Transfer Category: When to Categorise a Transaction as a Transfer (and When Not To)
The “Transfer” category should only be used when you’re moving money between your own accounts (e.g. from salary account to offset account) OR when you don't want the transaction reflected in your overall budget tracking.
Transactions categorized as a Transfer will not be counted in your budget Overview.
Examples of transactions that should be categorized as a transfer are interest charges (which are already counted under the repayment expense e.g. loan repayment, credit card repayment), and transactions between your own accounts.
If money is entering an account (like salary or tax refunds), it should be categorised as Income.

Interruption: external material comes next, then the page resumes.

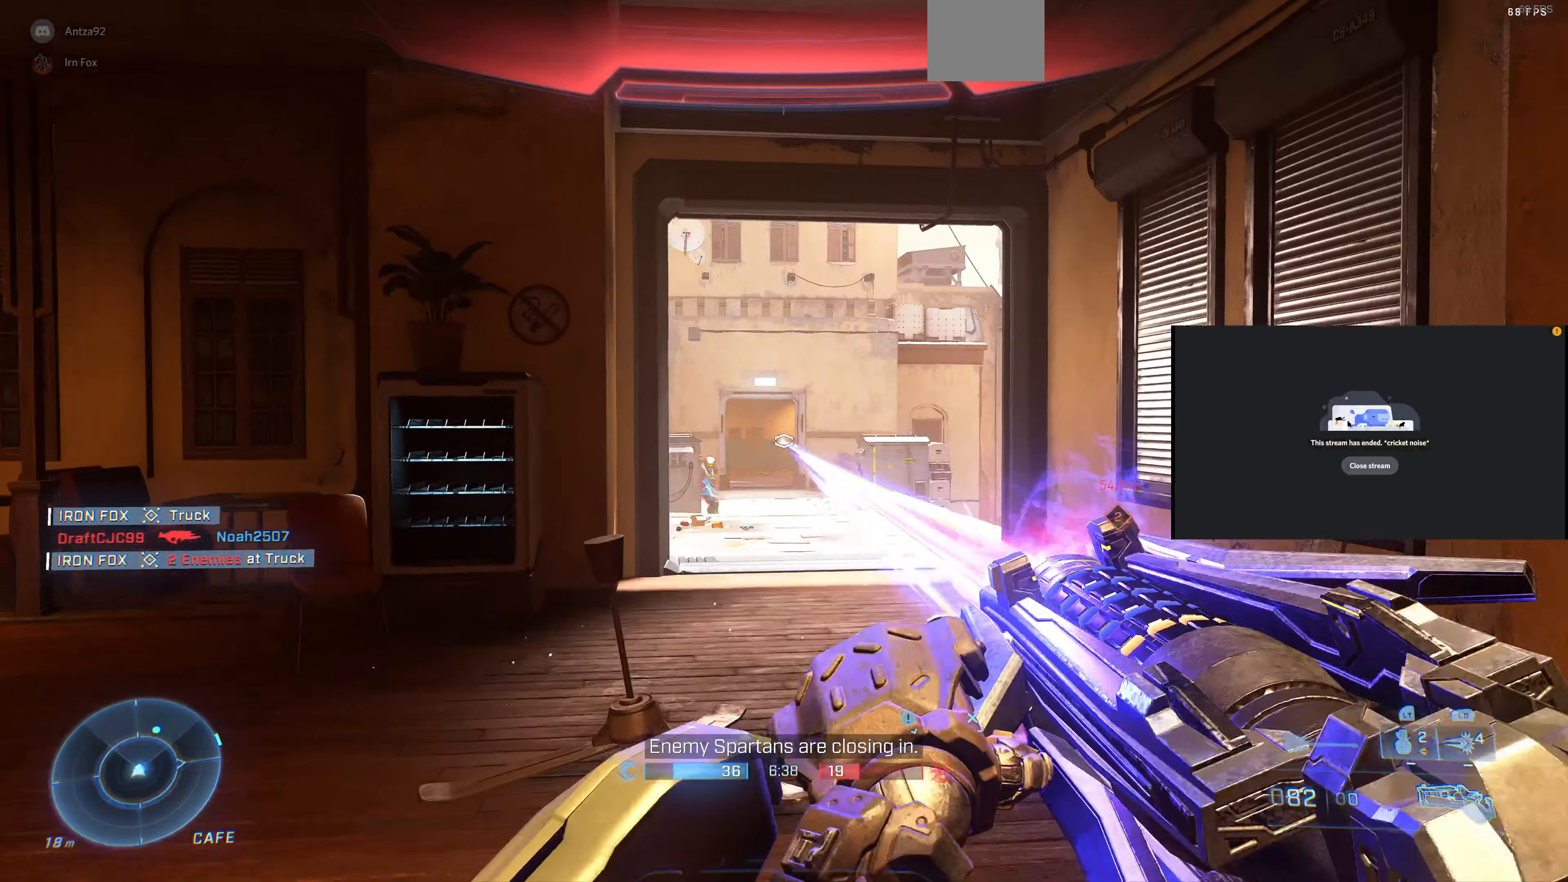
{"dt_ms": 500, "buttons": ["R2"], "left_stick": "up", "right_stick": "up", "events": [[300, "left_stick", "left"], [333, "right_stick", "up"], [400, "right_stick", "center"], [467, "R2", "down"], [467, "left_stick", "up"], [500, "right_stick", "up"]]}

If money is leaving an account as an expense (e.g. groceries, utilities, mortgage repayment), categorise it appropriately under the expense type rather than as a transfer.
An exception to this is money you transfer into Savings accounts. the outgoing amount from your regular bank account should be categorized as Savings so you can track progress against your Savings budget goal. However, if the incoming transaction in your Savings account is also showing, you would categorize this as a Transfer to avoid double-counting.
Please check out our help articles about Savings and Mortgage transactions for more detailed advice on how to categorize these and how to use the Transfer category to avoid duplication.
Most of the time, Billroo’s auto-categorisation will detect these expenses correctly and assign them to the right category you’ve set up.